Segment Start: Supplied data

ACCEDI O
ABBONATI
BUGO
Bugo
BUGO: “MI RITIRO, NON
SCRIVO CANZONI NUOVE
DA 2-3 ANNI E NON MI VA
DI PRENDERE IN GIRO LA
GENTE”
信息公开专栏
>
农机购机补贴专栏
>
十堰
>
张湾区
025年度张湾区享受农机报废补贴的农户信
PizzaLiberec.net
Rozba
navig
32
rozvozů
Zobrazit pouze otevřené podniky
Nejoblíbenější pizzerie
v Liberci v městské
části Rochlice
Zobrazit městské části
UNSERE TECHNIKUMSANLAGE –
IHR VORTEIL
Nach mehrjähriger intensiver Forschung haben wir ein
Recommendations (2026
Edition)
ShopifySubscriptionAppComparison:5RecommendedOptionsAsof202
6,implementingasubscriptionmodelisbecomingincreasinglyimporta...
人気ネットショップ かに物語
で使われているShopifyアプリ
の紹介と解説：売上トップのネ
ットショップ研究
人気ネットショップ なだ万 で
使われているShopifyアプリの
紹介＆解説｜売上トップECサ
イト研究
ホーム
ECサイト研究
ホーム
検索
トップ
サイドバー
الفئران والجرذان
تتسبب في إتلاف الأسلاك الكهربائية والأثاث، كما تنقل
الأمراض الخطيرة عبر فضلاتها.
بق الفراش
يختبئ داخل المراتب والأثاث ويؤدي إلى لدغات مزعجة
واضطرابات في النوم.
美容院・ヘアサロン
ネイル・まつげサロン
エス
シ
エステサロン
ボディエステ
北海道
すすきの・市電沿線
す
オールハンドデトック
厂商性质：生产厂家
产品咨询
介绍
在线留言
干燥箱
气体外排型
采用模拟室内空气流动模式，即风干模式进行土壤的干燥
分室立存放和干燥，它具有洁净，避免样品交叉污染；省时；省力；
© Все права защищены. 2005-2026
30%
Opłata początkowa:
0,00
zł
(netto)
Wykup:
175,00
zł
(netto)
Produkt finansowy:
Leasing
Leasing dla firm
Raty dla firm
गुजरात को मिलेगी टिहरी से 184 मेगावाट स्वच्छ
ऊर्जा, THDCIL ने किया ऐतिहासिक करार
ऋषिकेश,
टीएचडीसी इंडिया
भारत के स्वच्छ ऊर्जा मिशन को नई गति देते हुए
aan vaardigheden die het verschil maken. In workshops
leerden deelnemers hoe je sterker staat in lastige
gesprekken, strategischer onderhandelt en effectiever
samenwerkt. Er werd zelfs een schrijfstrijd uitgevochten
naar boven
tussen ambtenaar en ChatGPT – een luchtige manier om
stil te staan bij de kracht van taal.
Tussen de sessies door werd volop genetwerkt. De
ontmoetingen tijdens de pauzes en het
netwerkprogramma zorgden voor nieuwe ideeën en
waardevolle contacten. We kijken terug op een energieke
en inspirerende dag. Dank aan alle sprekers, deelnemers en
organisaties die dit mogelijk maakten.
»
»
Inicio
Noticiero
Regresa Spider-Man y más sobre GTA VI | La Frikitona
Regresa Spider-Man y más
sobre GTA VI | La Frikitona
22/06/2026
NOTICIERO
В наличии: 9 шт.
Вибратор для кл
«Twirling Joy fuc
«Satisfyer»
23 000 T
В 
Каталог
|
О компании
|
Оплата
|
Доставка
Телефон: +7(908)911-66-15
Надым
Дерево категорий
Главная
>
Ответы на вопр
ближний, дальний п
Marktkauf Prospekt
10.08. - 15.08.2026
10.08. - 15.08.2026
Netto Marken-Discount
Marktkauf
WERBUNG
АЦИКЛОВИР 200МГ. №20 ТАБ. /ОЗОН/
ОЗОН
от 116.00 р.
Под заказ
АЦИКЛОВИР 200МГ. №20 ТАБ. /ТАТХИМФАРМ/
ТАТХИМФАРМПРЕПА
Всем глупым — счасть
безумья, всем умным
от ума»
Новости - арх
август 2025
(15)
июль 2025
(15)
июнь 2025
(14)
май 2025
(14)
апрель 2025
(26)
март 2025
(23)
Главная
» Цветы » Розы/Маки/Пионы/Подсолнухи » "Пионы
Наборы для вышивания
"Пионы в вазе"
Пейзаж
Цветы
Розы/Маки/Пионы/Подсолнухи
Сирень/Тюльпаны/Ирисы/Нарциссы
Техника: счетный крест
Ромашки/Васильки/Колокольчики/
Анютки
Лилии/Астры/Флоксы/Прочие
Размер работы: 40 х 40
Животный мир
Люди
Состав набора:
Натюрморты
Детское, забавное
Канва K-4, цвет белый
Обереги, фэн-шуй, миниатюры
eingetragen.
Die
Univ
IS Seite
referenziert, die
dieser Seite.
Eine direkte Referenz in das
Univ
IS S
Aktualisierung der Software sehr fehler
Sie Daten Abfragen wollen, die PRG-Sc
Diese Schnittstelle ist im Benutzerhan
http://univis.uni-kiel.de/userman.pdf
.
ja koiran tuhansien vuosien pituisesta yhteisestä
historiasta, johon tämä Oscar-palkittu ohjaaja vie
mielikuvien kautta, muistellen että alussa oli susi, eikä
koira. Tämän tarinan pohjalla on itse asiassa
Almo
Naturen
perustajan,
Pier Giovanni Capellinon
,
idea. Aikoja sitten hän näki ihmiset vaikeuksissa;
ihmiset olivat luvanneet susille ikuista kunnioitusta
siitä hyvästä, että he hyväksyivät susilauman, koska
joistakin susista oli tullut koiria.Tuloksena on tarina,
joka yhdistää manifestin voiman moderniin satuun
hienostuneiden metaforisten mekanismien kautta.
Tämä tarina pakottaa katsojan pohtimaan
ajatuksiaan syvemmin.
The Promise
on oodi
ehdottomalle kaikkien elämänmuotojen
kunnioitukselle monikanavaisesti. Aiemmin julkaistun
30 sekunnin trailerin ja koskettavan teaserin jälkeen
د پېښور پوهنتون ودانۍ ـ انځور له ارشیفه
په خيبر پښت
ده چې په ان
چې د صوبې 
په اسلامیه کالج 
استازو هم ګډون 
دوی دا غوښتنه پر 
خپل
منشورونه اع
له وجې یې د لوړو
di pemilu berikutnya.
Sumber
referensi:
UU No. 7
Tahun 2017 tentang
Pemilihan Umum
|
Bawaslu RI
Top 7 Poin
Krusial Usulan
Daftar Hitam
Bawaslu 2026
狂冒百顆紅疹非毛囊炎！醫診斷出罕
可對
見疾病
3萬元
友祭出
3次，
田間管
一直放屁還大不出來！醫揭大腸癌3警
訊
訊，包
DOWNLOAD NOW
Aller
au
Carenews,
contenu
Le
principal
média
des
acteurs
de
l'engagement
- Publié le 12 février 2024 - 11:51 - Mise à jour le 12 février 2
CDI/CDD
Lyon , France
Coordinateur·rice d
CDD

Segment End: Supplied data

Description of the task - Identify the lines of the data that contain the word "Regresa". Copy each of them.

Your response -
Regresa Spider-Man y más sobre GTA VI | La Frikitona
Regresa Spider-Man y más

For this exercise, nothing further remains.